NEW YORK: Secretary of State John Kerry said Thursday that China and the U.S. agreed that “business as usual” can’t continue with North Korea after Pyongyang conducted an alleged hydrogen bomb test.
Kerry said he spoke with his Chinese counterpart Wang Yi and discussed options on how to respond to North Korea’s recent actions.
“China had a particular approach that it wanted to make, that we agreed and respected to give them space to implement that,” Kerry said during a press briefing.
China is considered North Korea’s main economic and diplomatic ally although relations between the two Asian nations have been strained in recent years.
The top export destination for North Korea is China to the tune of $2.7 billion annually, according to the Observatory of Economic Complexity.

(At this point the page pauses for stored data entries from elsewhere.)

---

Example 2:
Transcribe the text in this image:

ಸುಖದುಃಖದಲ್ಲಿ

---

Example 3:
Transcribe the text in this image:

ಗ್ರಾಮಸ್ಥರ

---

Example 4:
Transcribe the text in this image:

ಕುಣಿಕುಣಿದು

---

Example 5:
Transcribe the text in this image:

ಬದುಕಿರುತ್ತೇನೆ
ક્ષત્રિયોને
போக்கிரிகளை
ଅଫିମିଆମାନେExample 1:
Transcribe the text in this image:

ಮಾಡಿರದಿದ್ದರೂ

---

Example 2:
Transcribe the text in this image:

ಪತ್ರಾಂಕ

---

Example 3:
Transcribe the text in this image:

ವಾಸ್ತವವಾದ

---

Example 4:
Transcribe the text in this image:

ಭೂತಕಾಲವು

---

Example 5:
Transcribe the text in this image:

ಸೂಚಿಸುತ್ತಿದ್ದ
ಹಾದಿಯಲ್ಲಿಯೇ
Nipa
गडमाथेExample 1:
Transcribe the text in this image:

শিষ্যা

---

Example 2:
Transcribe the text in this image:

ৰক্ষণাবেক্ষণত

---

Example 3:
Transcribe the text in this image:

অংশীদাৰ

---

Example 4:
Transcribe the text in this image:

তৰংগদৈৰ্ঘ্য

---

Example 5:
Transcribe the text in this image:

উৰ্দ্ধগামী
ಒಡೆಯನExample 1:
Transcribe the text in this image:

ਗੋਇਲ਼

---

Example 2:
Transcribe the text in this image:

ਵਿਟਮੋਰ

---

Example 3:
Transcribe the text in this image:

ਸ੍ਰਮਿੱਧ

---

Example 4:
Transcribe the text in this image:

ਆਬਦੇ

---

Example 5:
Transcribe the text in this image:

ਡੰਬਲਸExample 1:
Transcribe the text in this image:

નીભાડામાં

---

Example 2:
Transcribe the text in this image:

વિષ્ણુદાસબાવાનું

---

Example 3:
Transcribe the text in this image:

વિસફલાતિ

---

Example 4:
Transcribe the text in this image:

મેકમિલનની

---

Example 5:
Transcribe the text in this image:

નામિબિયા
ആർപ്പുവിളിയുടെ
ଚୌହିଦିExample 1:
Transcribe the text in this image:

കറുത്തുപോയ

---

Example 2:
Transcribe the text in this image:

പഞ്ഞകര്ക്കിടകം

Kerry said he would soon begin work on the upcoming ASEAN southeast Asian regional summit where the focus of his meetings would be on North Korea.
Kerry’s deputy, Tony Blinken, will also head to the region in a few days.

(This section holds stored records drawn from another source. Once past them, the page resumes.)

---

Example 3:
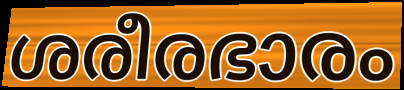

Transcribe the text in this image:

ശരീരഭാരം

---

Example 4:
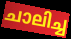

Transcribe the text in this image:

ചാലിച്ച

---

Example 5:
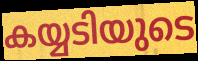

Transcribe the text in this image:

കയ്യടിയുടെ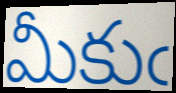
మీకుఁ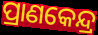
ପ୍ରାଣକେନ୍ଦ୍ର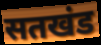
सतखंडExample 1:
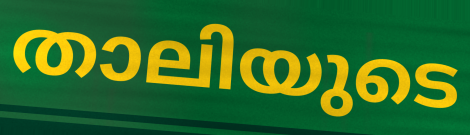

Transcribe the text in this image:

താലിയുടെ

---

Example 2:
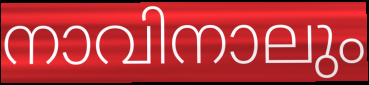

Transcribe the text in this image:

നാവിനാലും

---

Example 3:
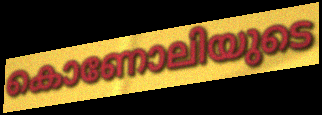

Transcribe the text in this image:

കൊണോലിയുടെ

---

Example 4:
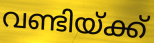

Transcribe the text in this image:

വണ്ടിയ്ക്ക്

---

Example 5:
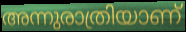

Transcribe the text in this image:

അന്നുരാത്രിയാണ്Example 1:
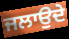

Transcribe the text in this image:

ਜਲਾਉਦੇ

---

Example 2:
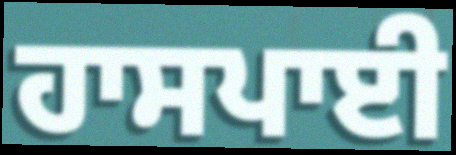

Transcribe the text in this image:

ਹਾਸਪਾਈ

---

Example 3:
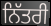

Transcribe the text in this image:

ਨਿੱਤਰੀ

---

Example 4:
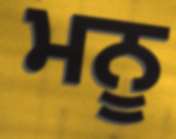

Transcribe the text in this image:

ਮਨੂ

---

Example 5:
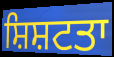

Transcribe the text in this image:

ਸ਼ਿਸ਼ਟਤਾ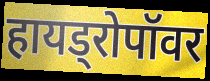
हायड्रोपॉवर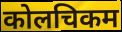
कोलचिकमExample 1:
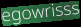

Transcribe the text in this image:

egowrisss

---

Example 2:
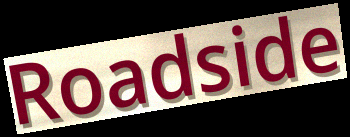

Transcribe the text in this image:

Roadside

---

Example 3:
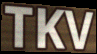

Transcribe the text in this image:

TKV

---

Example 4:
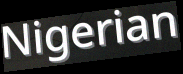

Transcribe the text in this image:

Nigerian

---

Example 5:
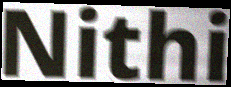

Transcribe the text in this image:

NithiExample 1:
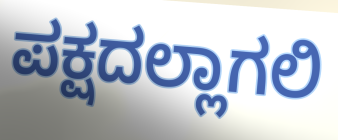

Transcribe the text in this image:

ಪಕ್ಷದಲ್ಲಾಗಲಿ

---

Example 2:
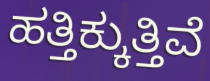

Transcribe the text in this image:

ಹತ್ತಿಕ್ಕುತ್ತಿವೆ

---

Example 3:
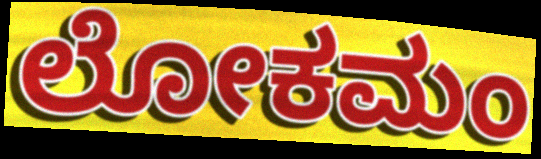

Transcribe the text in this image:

ಲೋಕಮಂ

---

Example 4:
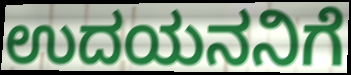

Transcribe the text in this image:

ಉದಯನನಿಗೆ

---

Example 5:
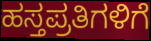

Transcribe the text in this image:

Meanwhile, a White House spokesman said there has not been any discussions with South Korean officials about the deployment of “a defensive antiballistic missile capability” to bolster Seoul’s defenses.

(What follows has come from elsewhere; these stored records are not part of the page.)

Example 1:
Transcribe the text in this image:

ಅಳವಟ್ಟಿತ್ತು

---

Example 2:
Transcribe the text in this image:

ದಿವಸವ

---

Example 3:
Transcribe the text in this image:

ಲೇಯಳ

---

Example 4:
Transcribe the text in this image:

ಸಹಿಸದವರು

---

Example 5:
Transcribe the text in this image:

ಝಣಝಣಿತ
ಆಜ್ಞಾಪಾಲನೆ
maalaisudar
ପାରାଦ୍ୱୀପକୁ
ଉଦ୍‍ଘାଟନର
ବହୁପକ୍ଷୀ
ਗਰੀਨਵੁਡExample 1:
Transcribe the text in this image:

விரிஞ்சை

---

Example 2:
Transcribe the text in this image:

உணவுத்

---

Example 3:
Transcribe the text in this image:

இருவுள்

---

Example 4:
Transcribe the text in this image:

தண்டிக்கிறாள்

Still, Josh Earnest stressed, “we have been quite consistent in making clear that any sort of U.S. military capability that is deployed to the Korean peninsula is arrayed solely against the threat that is posed by the North Koreans”.
Those include the deployment of a THAAD anti-missile battery and at least one Aegis-equipped naval vessel to Guam, as well as radar systems in Japan and unspecified “additional capabilities” that have been deployed to Alaska.